-------- EXCERPT --------
Few partnerships have survived and thrived in the tech industry as long as the one between Microsoft and Citrix. That 30-year alliance expanded earlier this year with a new, multi-year cloud agreement.

Nadella said the stability of the partnership over so many years provides a case study many will learn from on successful collaboration.

The trick to maintaining long-term cooperation is for both organizations to serve customers well together, Nadella said.

Trust and success are the “foundation of anything that’s long-term stable,” he said.

Critical Digital Infrastructure

“Digital infrastructure, the work you do, we do, has now become critical infrastructure,” Nadella told Henshall.

Where joint Microsoft-Citrix cloud solutions were seen pre-pandemic as essential to driving digital transformations, they now are critical to maintaining the continuity of all business operations.

In the era of COVID-19, and whatever future crises will come, “every board conversation today has to start with how resilient are we,” Nadella said.

The “tools we build and you build will bring the flexibility and resilience to all business processes,” he told Henshall.

Hybrid Work

Considering the current crisis, Nadella said he would “shudder to think what productivity in the world would be if not for our digital infrastructure being there.”

The pandemic has emphasized the importance of security and operational agility to maintaining worker productivity.

As the world changes, and businesses change with it, “hybrid work” is clearly the future—companies will likely field both onsite and remote employees going forward in a way they never have before.

“Worst thing organizations can do is be dogmatic in how they work,” Henshall said.

And Nadella added that the last thing customers should do is “replace one dogma with another dogma.”

Flexibility and resilience is what’s needed to keep a workforce humming, whether it’s based in the office, at home, or a combination of both.

Interesting Workflows

Everyone’s learning on-the-fly how to cope with the pandemic and run their operations within the current social distancing guidelines.

“We’re running this most at-scale experiment with all these constraints, so we’re collecting a lot of data,” Nadella said.

Microsoft’s CEO noted that helping many employees maintain on-site work safely makes it possible to have the “luxury of people working from home.”

Through platforms like Microsoft Teams, remote desktops and even its HoloLens augmented reality device, “we’re seeing lots of interesting workflows,” he said. “We’re seeing an explosion of upscaling and rescaling as needed.”

Industry Transformation

Many industries have transformed to meet the demands of the crisis—and will likely never be the same.

Health care is a great example, Nadella said.

People have been talking about telemedicine for many decades, but now remote medical care is finally a widespread reality.

“I think after COVID, we’re going to start with an app that has AI triage, then telemedicine consult, then go have an outpatient visit.”

Retail has also transformed in a way that will likely be permanent.

“Curbside pickup isn’t going to go away after COVID-19,” Nadella said.

The concept of digital twins, in which physical assets will be replicated digitally to allow remote interactions, is also getting a shot in the arm, as more manufacturers are “going complete lights out,” Nadella told Henshall.
--------
YOUR OBJECTIVE » In the excerpt on the Microsoft–Citrix partnership, what does Nadella say every board conversation today has to start with?
-------- EXCERPTED DATA --------
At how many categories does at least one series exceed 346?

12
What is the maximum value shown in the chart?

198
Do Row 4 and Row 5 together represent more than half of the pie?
--------
FINISHED EXERCISE » How resilient are we.